### EXTRACT TO READ
And of course, I can make more complex things. The reason I can get complexity out of this is because the operands themselves, in general, can be combinations. So for instance, I could say, what is the sum of three and the product of five and six and eight and two? And I should get-- let's see-- 30, 40, 43. So Lisp should tell me that that's 43.

Forming combinations is the basic needs of combination that we'll be looking at. And then, well, you see some syntax here. Lisp uses what's called prefix notation, which means that the operator is written to the left of the operands. It's just a convention. And notice, it's fully parenthesized. And the parentheses make it completely unambiguous. So by looking at this, I can see that there's the operator, and there are one, two, three, four operands.

And I can see that the second operand here is itself some combination that has one operator and two operands. Parentheses in Lisp are a little bit, or are very unlike parentheses in conventional mathematics. In mathematics, we sort of use them to mean grouping, and it sort of doesn't hurt if sometimes you leave out parentheses if people understand that that's a group. And in general, it doesn't hurt if you put in extra parentheses, because that maybe makes the grouping more distinct.

Lisp is not like that. In Lisp, you cannot leave out parentheses, and you cannot put in extra parentheses, because putting in parentheses always means, exactly and precisely, this is a combination which has meaning, applying operators to operands. And if I left this out, if I left those parentheses out, it would mean something else.

In fact, the way to think about this, is really what I'm doing when I write something like this is writing a tree. So this combination is a tree that has a plus and then a thee and then a something else and an eight and a two. And then this something else here is itself a little subtree that has a star and a five and a six.

And the way to think of that is, really, what's going on are we're writing these trees, and parentheses are just a way to write this two-dimensional structure as a linear character string. Because at least when Lisp first started and people had teletypes or punch cards or whatever, this was more convenient. Maybe if Lisp started today, the syntax of Lisp would look like that.

Well, let's look at what that actually looks like on the computer. Here I have a Lisp interaction set up. There's a editor. And on the top, I'm going to type some values and ask Lisp what they are. So for instance, I can say to Lisp, what's the value of that symbol? That's three. And I ask Lisp to evaluate it. And there you see Lisp has returned on the bottom, and said, oh yeah, that's three.

Or I can say, what's the sum of three and four and eight? What's that combination? And ask Lisp to evaluate it. That's 15. Or I can type in something more complicated. I can say, what's the sum of the product of three and the sum of seven and 19.5? And you'll notice here that Lisp has something built in that helps me keep track of all these parentheses. Watch as I type the next closed parentheses, which is going to close the combination starting with the star. The opening one will flash.

### COLLECTED MATERIAL
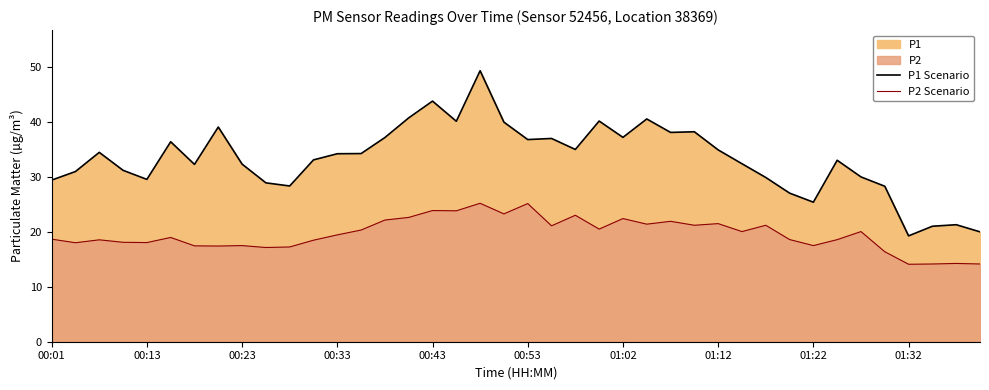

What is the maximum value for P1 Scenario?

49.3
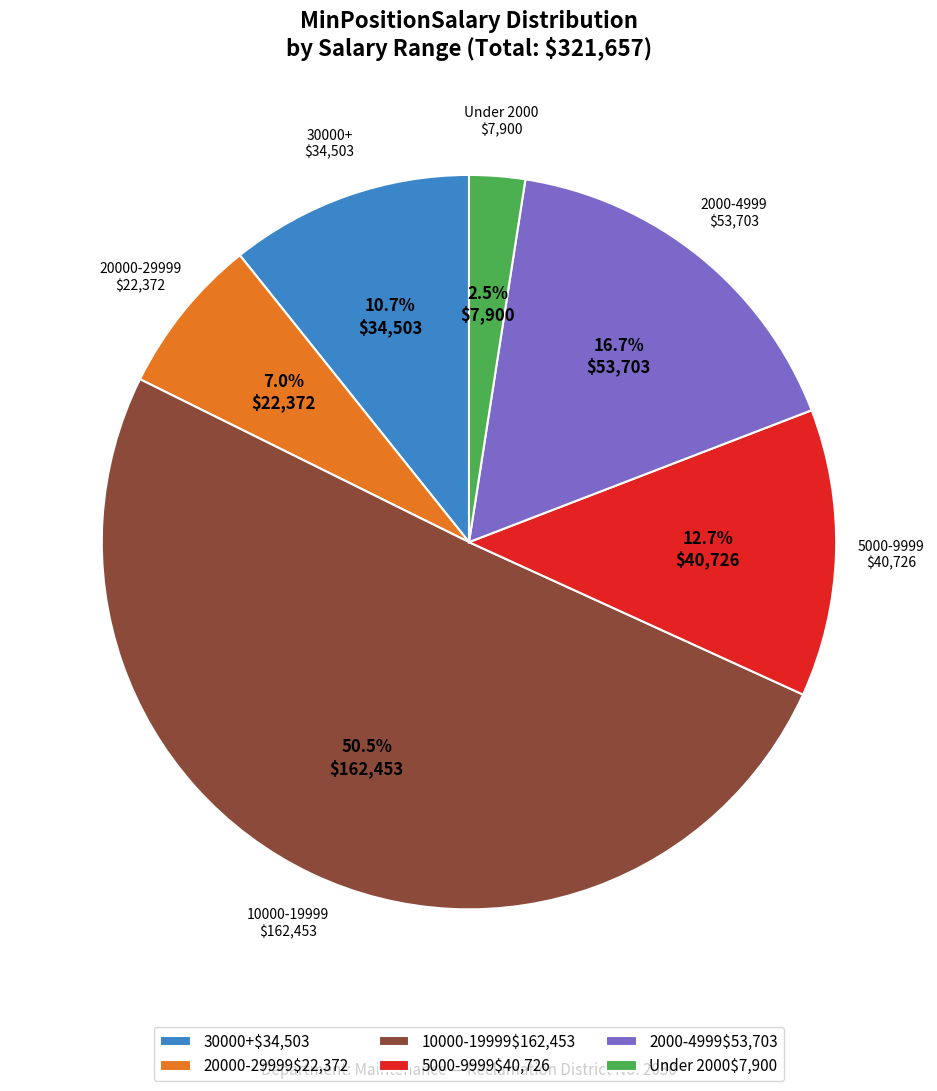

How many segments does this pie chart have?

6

### REQUIRED WORK
Can you carry the Lisp lecture transcript forward from its last sentence? These lines come from a different source than the text about Lisp.

### OUTPUT OF THE EXERCISE
Here, I'll rub those out and do it again. Type close, and you see that closes the plus. Close again, that closes the star. Now I'm back to the sum, and maybe I'm going to add that all to four. That closes the plus. Now I have a complete combination, and I can ask Lisp for the value of that.

That kind of paren balancing is something that's built into a lot of Lisp systems to help you keep track, because it is kind of hard just by hand doing all these parentheses. There's another kind of convention for keeping track of parentheses. Let me write another complicated combination. Let's take the sum of the product of three and five and add that to something.

And now what I'm going to do is I'm going to indent so that the operands are written vertically. Which the sum of that and the product of 47 and-- let's say the product of 47 with a difference of 20 and 6.8. That means subtract 6.8 from 20. And then you see the parentheses close. Close the minus. Close the star.

And now let's get another operator. You see the Lisp editor here is indenting to the right position automatically to help me keep track. I'll do that again. I'll close that last parentheses again. You see it balances the plus. Now I can say, what's the value of that?

So those two things, indenting to the right level, which is called pretty printing, and flashing parentheses, are two things that a lot of Lisp systems have built in to help you keep track. And you should learn how to use them. Well, those are the primitives. There's a means of combination. Now let's go up to the means of abstraction.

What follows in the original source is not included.